• **Text**:
□ □ □ □

Illustrating piece on Senate Republicans
Sen. John Barrasso, R-Wyo, Chair of the Senate Republican Conference Credit: Gage Skidmore

“Senate Republicans Lambaste Potential Coronavirus Deal,” reads a headline in Politico.

“On a conference call Saturday morning with Treasury Secretary Steven Mnuchin and White House chief of staff Mark Meadows,” reports the Washington Post, “multiple GOP senators denounced the proposal, attacking the price tag as too big, questioning the overall direction, and criticizing individual proposals, according to several people who participated in the call or were briefed on its contents.”

Similarly, the New York Times says the prospect of a stimulus package approaching $2 trillion (Trump’s latest offer is $1.8 trillion) is “deeply alarming to most Republicans, who are increasingly contemplating their party’s future after Mr. Trump departs the political scene and are determined to reclaim the mantle of the party of fiscal restraint.”

The theme of all three stories is that Senate Republicans will pay a heavy price on Election Day if they approve an expensive Covid stimulus bill. “Sen. Marsha Blackburn (R-Tenn.) predicted that advancing such legislation would prove the ‘death knell’ of the GOP majority,” says the Post. In Politico, Sen. John Barrasso (R.-Wyo.) says he fears “an enormous betrayal by our supporters,” and Sen. Rick Scott (R.-Fla.) says, “I don’t get it.”

□ □ □ □

Text extractions, page by page
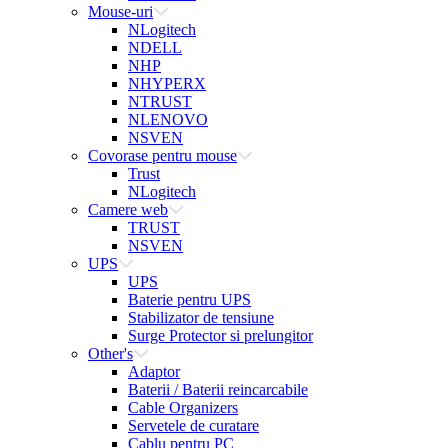
Mouse-uri
NLogitech
NDELL
NHP
NHYPERX
NTRUST
NLENOVO
NSVEN
Covorase pentru mouse
Trust
NLogitech
Camere web
TRUST
NSVEN
UPS
UPS
Baterie pentru UPS
Stabilizator de tensiune
Surge Protector si prelungitor
Other's
Adaptor
Baterii / Baterii reincarcabile
Cable Organizers
Servetele de curatare
Cablu pentru PC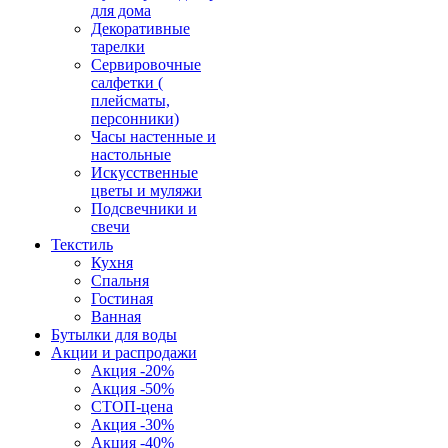
для дома
Декоративные
тарелки
Сервировочные
салфетки (
плейсматы,
персонники)
Часы настенные и
настольные
Искусственные
цветы и муляжи
Подсвечники и
свечи
Текстиль
Кухня
Спальня
Гостиная
Ванная
Бутылки для воды
Акции и распродажи
Акция -20%
Акция -50%
СТОП-цена
Акция -30%
Акция -40%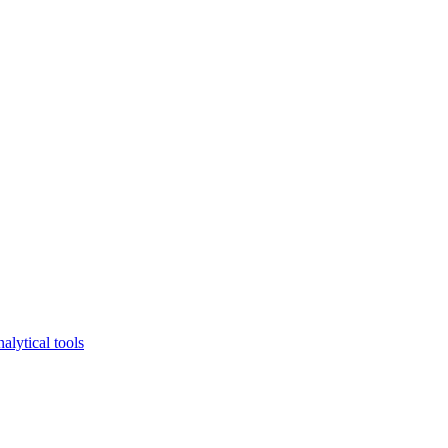
lytical tools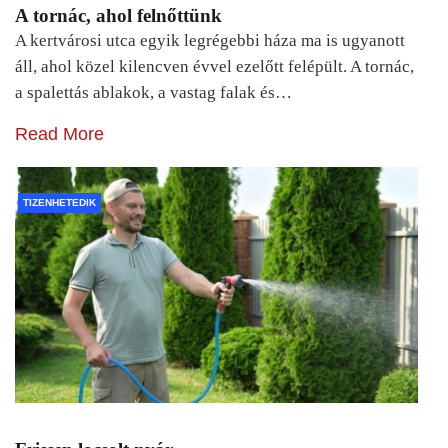
A tornác, ahol felnőttünk
A kertvárosi utca egyik legrégebbi háza ma is ugyanott
áll, ahol közel kilencven évvel ezelőtt felépült. A tornác,
a spalettás ablakok, a vastag falak és…
Read More
TIZENHETEDIK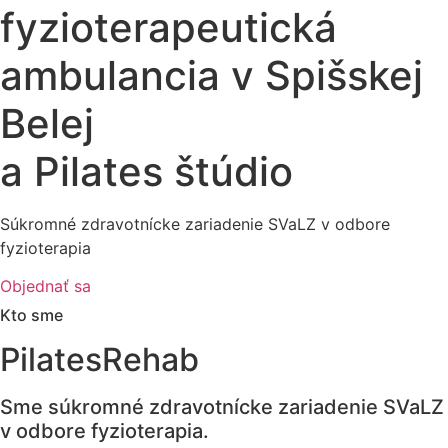
fyzioterapeutická
ambulancia v Spišskej
Belej
a Pilates štúdio
Súkromné zdravotnícke zariadenie SVaLZ v odbore
fyzioterapia
Objednať sa
Kto sme
PilatesRehab
Sme súkromné zdravotnícke zariadenie SVaLZ
v odbore fyzioterapia.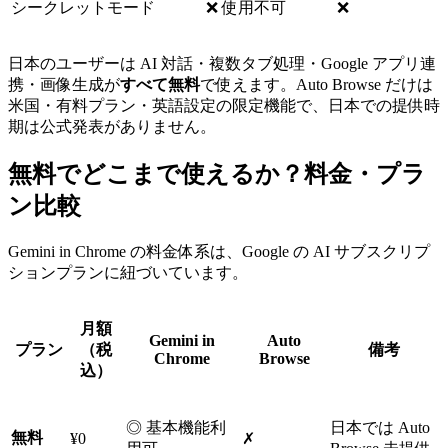
シークレットモード
❌ 使用不可
❌
日本のユーザーは AI 対話・複数タブ処理・Google アプリ連
携・画像生成が
すべて無料
で使えます。Auto Browse だけは
米国・有料プラン・英語設定の限定機能で、日本での提供時
期は公式発表がありません。
無料でどこまで使えるか？料金・プラ
ン比較
Gemini in Chrome の料金体系は、Google の AI サブスクリプ
ションプランに紐づいています。
月額
Gemini in
Auto
プラン
（税
備考
Chrome
Browse
込）
◎ 基本機能利
日本では Auto
無料
¥0
✗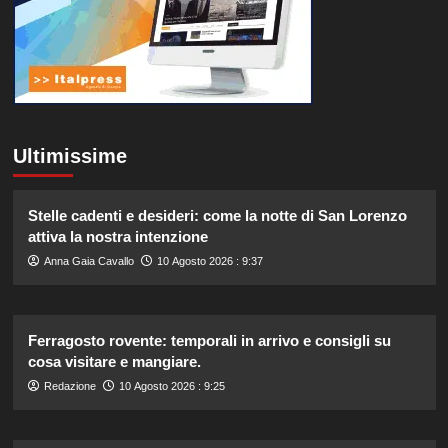
Ultimissime
Stelle cadenti e desideri: come la notte di San Lorenzo
attiva la nostra intenzione
Anna Gaia Cavallo
10 Agosto 2026 : 9:37
Ferragosto rovente: temporali in arrivo e consigli su
cosa visitare e mangiare.
Redazione
10 Agosto 2026 : 9:25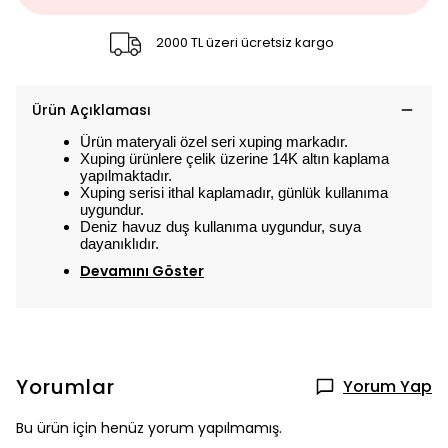
2000 TL üzeri ücretsiz kargo
Ürün Açıklaması
Ürün materyali özel seri xuping markadır.
Xuping ürünlere çelik üzerine 14K altın kaplama
yapılmaktadır.
Xuping serisi ithal kaplamadır, günlük kullanıma
uygundur.
Deniz havuz duş kullanıma uygundur, suya
dayanıklıdır.
Devamını Göster
Yorumlar
Yorum Yap
Bu ürün için henüz yorum yapılmamış.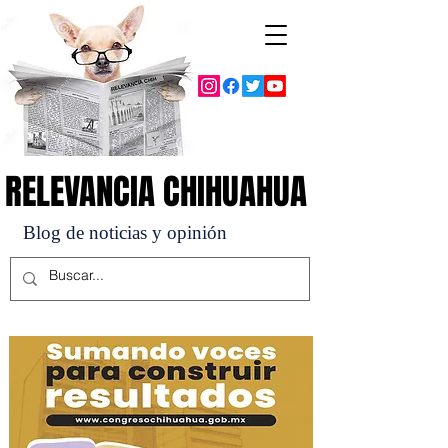
RELEVANCIA CHIHUAHUA
RELEVANCIA CHIHUAHUA
Blog de noticias y opinión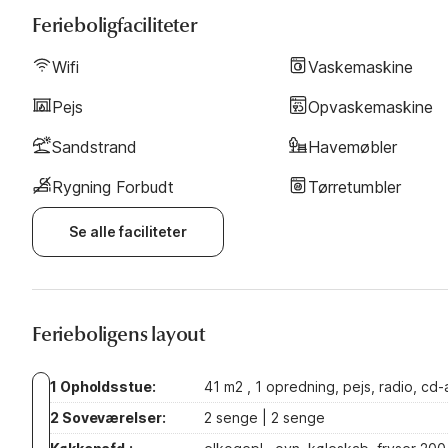
Ferieboligfaciliteter
Wifi
Vaskemaskine
Pejs
Opvaskemaskine
Sandstrand
Havemøbler
Rygning Forbudt
Tørretumbler
Se alle faciliteter
Ferieboligens layout
1 Opholdsstue:
41 m2 , 1 opredning, pejs, radio, cd-af
2 Soveværelser:
2 senge | 2 senge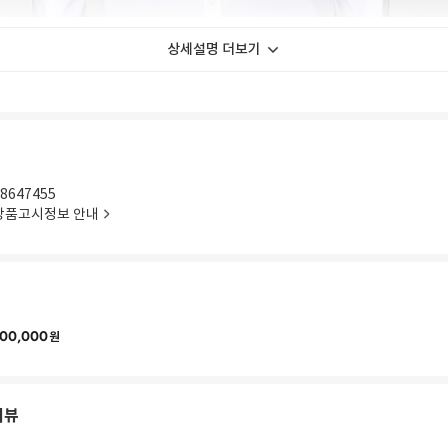
상세설명 더보기
8647455
상품고시정보 안내
00,000
원
리뷰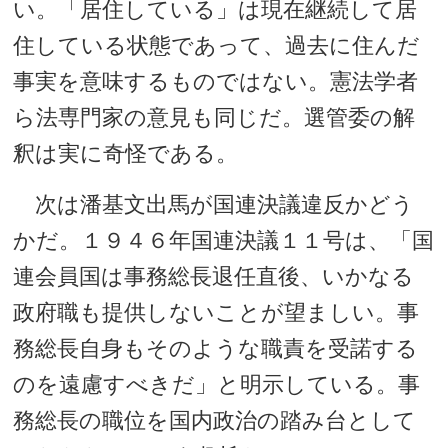
い。「居住している」は現在継続して居
住している状態であって、過去に住んだ
事実を意味するものではない。憲法学者
ら法専門家の意見も同じだ。選管委の解
釈は実に奇怪である。
次は潘基文出馬が国連決議違反かどう
かだ。１９４６年国連決議１１号は、「国
連会員国は事務総長退任直後、いかなる
政府職も提供しないことが望ましい。事
務総長自身もそのような職責を受諾する
のを遠慮すべきだ」と明示している。事
務総長の職位を国内政治の踏み台として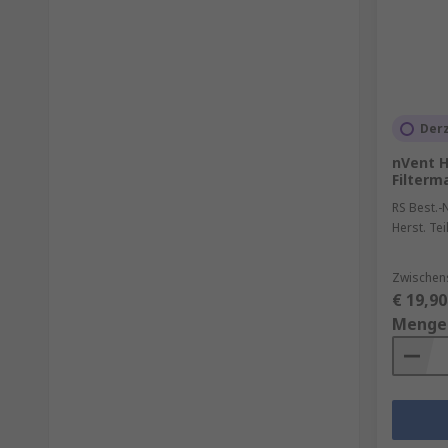
Derz
nVent H
Filterm
RS Best.-N
Herst. Tei
Zwischen
€ 19,90
Menge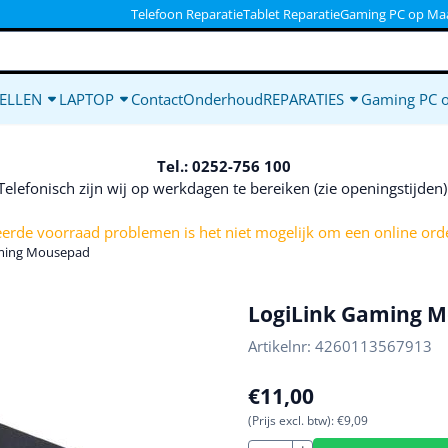
ookies toe.
Telefoon Reparatie
Tablet Reparatie
Gaming PC op Ma
ELLEN
LAPTOP
Contact
Onderhoud
REPARATIES
Gaming PC 
Tel.: 0252-756 100
Telefonisch zijn wij op werkdagen te bereiken (zie openingstijden
rde voorraad problemen is het niet mogelijk om een online orde
aming Mousepad
LogiLink Gaming 
Artikelnr:
4260113567913
€
11,00
(Prijs excl. btw):
€
9,09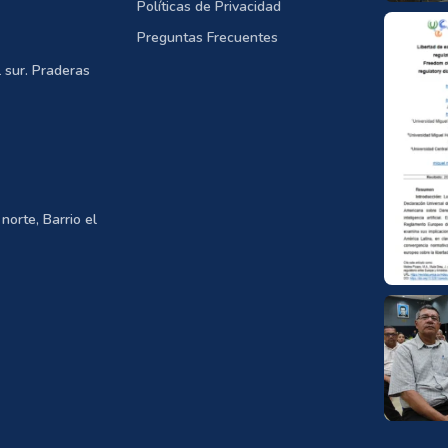
Políticas de Privacidad
Preguntas Frecuentes
 sur. Praderas
norte, Barrio el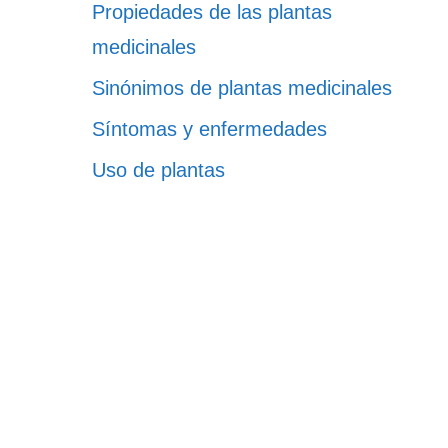
Propiedades de las plantas
medicinales
Sinónimos de plantas medicinales
Síntomas y enfermedades
Uso de plantas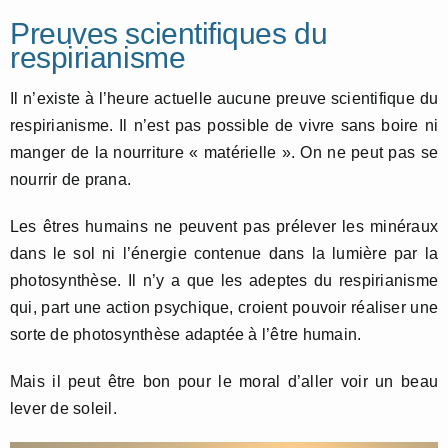
Preuves scientifiques du
respirianisme
Il n’existe à l’heure actuelle aucune preuve scientifique du
respirianisme. Il n’est pas possible de vivre sans boire ni
manger de la nourriture « matérielle ». On ne peut pas se
nourrir de prana.
Les êtres humains ne peuvent pas prélever les minéraux
dans le sol ni l’énergie contenue dans la lumière par la
photosynthèse. Il n’y a que les adeptes du respirianisme
qui, part une action psychique, croient pouvoir réaliser une
sorte de photosynthèse adaptée à l’être humain.
Mais il peut être bon pour le moral d’aller voir un beau
lever de soleil.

□ □ □ □

• **Task directions**: Reproduce the article on Senate Republicans and the Covid stimulus word for word, starting at "Illustrating piece on" and ending at "headline in Politico.".

• **Task response**:
Illustrating piece on Senate Republicans
Sen. John Barrasso, R-Wyo, Chair of the Senate Republican Conference Credit: Gage Skidmore

“Senate Republicans Lambaste Potential Coronavirus Deal,” reads a headline in Politico.